Phillips of HealthCareMandA.com noted that 2018 included a lot of transactions in which small rural and community-based hospitals found larger regional partners to help them financially.
“That trend will definitely continue in 2019,” Phillips said.
However, Kaufman Hall’s data indicated that such deals were a smaller share of total transactions in 2018 than in previous years.
“What I think we’re seeing is a bit of a crowding out of those financially driven transactions with ones that are far more strategic in nature,” Singh said.
Among strategic goals that have become more evident is the effort to “control health care’s ‘front door,’” Kaufman Hall noted in a report on 2018 M&A highlights.
Hospitals and health systems are girding to compete against new market entrants—including tech giants Alphabet, Amazon, and Apple—that will look to exploit their scale and capital resources to quickly build a presence in the markets they decide to enter, the report stated.
New entrants to health care are focusing more on transactions in consumer-centric areas, such as ambulatory care, said Singh.
“There aren’t organizations that are dying to get into the inpatient business at this point,” Singh said.
Instead of an explicit response to those new entrants, hospitals’ strategic M&A is focused on locations of their sites of care, ways to more efficiently deliver care, and ways they can combine forces to more effectively address the marketplace disruption, Singh said.
“It’s taking the skills and resources that hospitals and health systems have and recalibrating them to what the consumer or patient or payer demands are going to be in the future,” Singh said. “And that’s moving them in the direction of either combining forces or rethinking how they deliver care.”
Although regulators and politicians have criticized the increasing hospital M&A trend of recent years as primarily aimed at strengthening local-market share and negotiation leverage with commercial insurers, Singh said that is an outdated view.
“Organizations are thinking about transformation, more in terms of care delivery and efficiency,” Singh said. “I don’t believe [payer leverage] is a principal driver of some of this activity.”
Legal and regulatory impacts on hospital M&A activity continued in 2018.

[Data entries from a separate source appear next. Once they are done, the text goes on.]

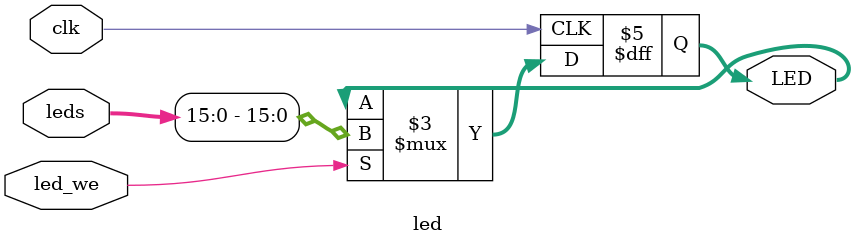
<source format=v>
module led(leds, LED, clk, led_we);
    input clk, led_we;
    input [31:0] leds;
    output reg[15:0] LED;

    always @(posedge clk) begin
        if(led_we) begin
            LED = leds[15:0];
        end
    end



endmodule
</source>
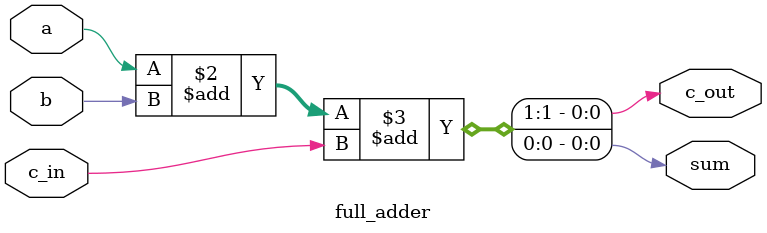
<source format=v>
`timescale 1ns / 1ps


module full_adder(
input a,  
input b,  
input c_in,  
output reg c_out,  
output reg sum
);  
  
always @ (a or b or c_in) begin  
    {c_out, sum} = a + b + c_in;  
  end 

endmodule

</source>
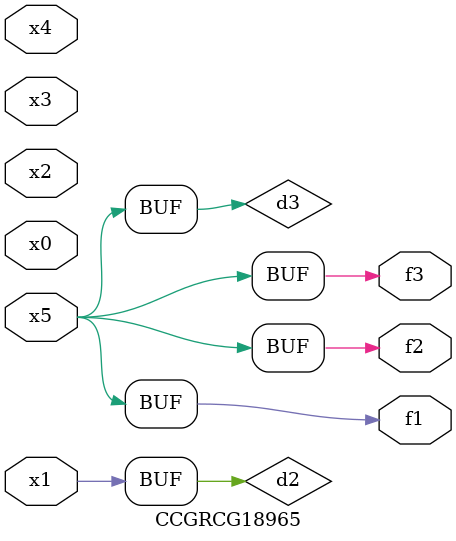
<source format=v>
module CCGRCG18965(
	input x0, x1, x2, x3, x4, x5,
	output f1, f2, f3
);

	wire d1, d2, d3;

	not (d1, x5);
	or (d2, x1);
	xnor (d3, d1);
	assign f1 = d3;
	assign f2 = d3;
	assign f3 = d3;
endmodule

</source>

“The enforcement agencies have focused highly on inpatient market share, historically, as a rubric,” Singh said. “And the way the industry is transforming right now, that leaves a potential disconnect with where organizations are focused, in terms of strategy and growth.”

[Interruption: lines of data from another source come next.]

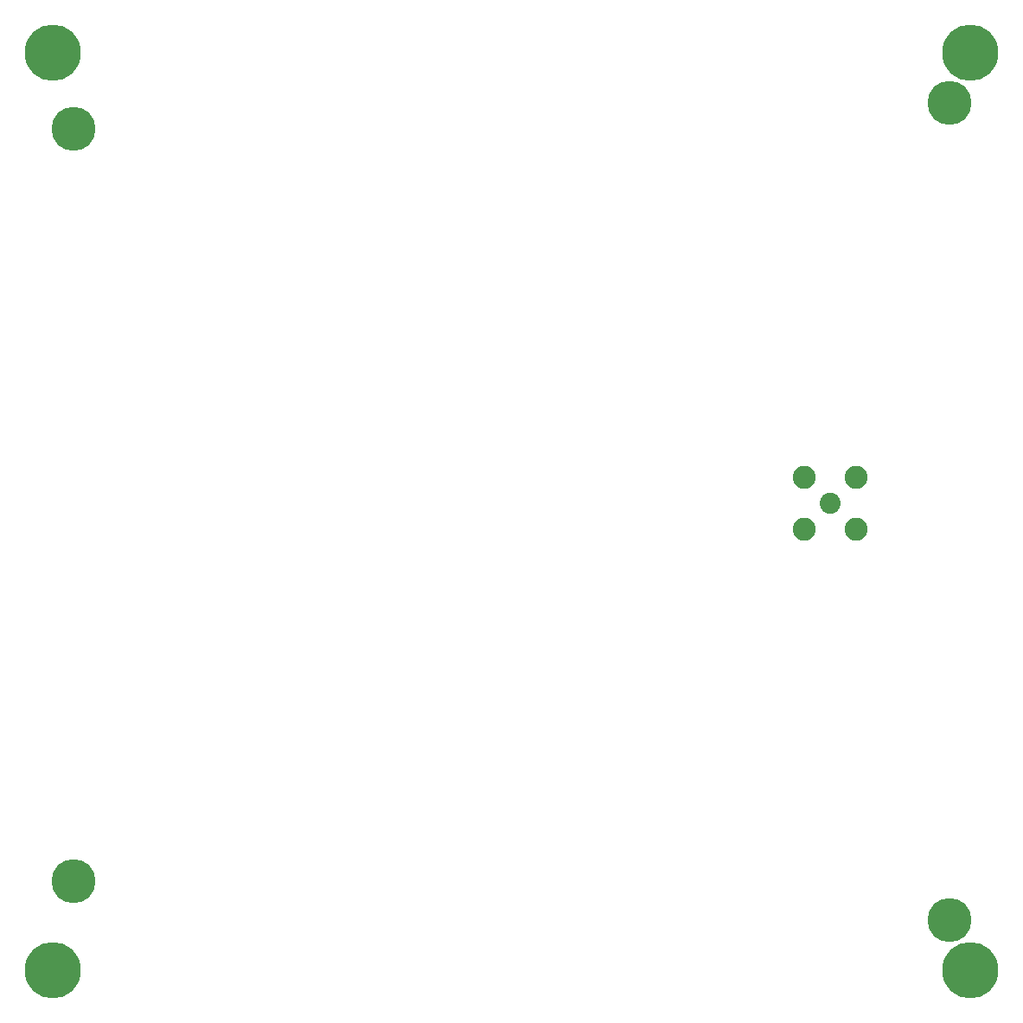
<source format=gts>
G04 #@! TF.GenerationSoftware,KiCad,Pcbnew,(6.0.5-0)*
G04 #@! TF.CreationDate,2023-03-07T01:44:05-05:00*
G04 #@! TF.ProjectId,antenna-pcb,616e7465-6e6e-4612-9d70-63622e6b6963,3*
G04 #@! TF.SameCoordinates,Original*
G04 #@! TF.FileFunction,Soldermask,Top*
G04 #@! TF.FilePolarity,Negative*
%FSLAX46Y46*%
G04 Gerber Fmt 4.6, Leading zero omitted, Abs format (unit mm)*
G04 Created by KiCad (PCBNEW (6.0.5-0)) date 2023-03-07 01:44:05*
%MOMM*%
%LPD*%
G01*
G04 APERTURE LIST*
%ADD10C,5.500000*%
%ADD11C,4.300000*%
%ADD12C,2.050000*%
%ADD13C,2.250000*%
G04 APERTURE END LIST*
D10*
G04 #@! TO.C,H4*
X163450000Y-143450000D03*
G04 #@! TD*
D11*
G04 #@! TO.C,H6*
X161364000Y-58495000D03*
G04 #@! TD*
D10*
G04 #@! TO.C,H1*
X73550000Y-53550000D03*
G04 #@! TD*
D11*
G04 #@! TO.C,H8*
X161364000Y-138505000D03*
G04 #@! TD*
G04 #@! TO.C,H7*
X75639000Y-134695000D03*
G04 #@! TD*
G04 #@! TO.C,H5*
X75639000Y-61035000D03*
G04 #@! TD*
D10*
G04 #@! TO.C,H3*
X73550000Y-143450000D03*
G04 #@! TD*
G04 #@! TO.C,H2*
X163450000Y-53550000D03*
G04 #@! TD*
D12*
G04 #@! TO.C,J1*
X149700000Y-97700000D03*
D13*
X147150000Y-95150000D03*
X152250000Y-100250000D03*
X147150000Y-100250000D03*
X152250000Y-95150000D03*
G04 #@! TD*
M02*

</source>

He is hopeful that regulatory agencies will adopt antitrust metrics beyond market share to determine when to launch enforcement actions.
“That would allow a more holistic evaluation of where and how competition has really come into this space and where competition is going in this space,” Singh said.

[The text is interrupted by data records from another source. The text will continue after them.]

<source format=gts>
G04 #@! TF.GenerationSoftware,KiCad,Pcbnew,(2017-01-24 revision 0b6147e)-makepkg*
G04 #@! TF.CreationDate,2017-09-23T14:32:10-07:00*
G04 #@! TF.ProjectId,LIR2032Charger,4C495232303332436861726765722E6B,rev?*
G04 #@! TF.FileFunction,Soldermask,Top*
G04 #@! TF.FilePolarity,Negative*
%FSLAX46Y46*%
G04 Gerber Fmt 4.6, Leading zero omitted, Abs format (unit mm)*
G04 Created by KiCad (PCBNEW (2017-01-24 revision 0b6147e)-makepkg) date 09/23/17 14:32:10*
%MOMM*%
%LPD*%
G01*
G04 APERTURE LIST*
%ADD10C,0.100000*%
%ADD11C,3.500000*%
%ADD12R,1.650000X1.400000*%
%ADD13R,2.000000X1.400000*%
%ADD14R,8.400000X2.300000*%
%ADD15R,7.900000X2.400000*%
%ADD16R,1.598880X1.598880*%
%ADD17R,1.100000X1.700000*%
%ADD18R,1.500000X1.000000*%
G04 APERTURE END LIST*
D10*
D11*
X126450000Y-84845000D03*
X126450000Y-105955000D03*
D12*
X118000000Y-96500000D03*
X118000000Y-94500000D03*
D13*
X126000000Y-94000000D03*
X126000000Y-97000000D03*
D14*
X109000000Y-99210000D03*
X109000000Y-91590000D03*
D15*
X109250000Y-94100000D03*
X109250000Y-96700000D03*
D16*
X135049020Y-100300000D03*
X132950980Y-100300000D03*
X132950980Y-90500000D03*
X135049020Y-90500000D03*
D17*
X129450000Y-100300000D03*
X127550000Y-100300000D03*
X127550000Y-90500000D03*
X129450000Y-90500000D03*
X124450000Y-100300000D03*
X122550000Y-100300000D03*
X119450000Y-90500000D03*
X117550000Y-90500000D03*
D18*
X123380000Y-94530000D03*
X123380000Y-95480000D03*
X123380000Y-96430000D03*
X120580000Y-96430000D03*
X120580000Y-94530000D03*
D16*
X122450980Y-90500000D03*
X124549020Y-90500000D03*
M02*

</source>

Ponder advisers said they expect 2019 M&A volume to remain steady as for-profit divestitures continue.
Organizations that are expected to continue their M&A approach include those that are implementing a continuum-of-care strategy and looking to establish acute sites of care, said Singh. More activity likewise is expected among health systems looking to leapfrog into new markets or states.
“We’re continuing to see those types of transactions over and over,” Singh said.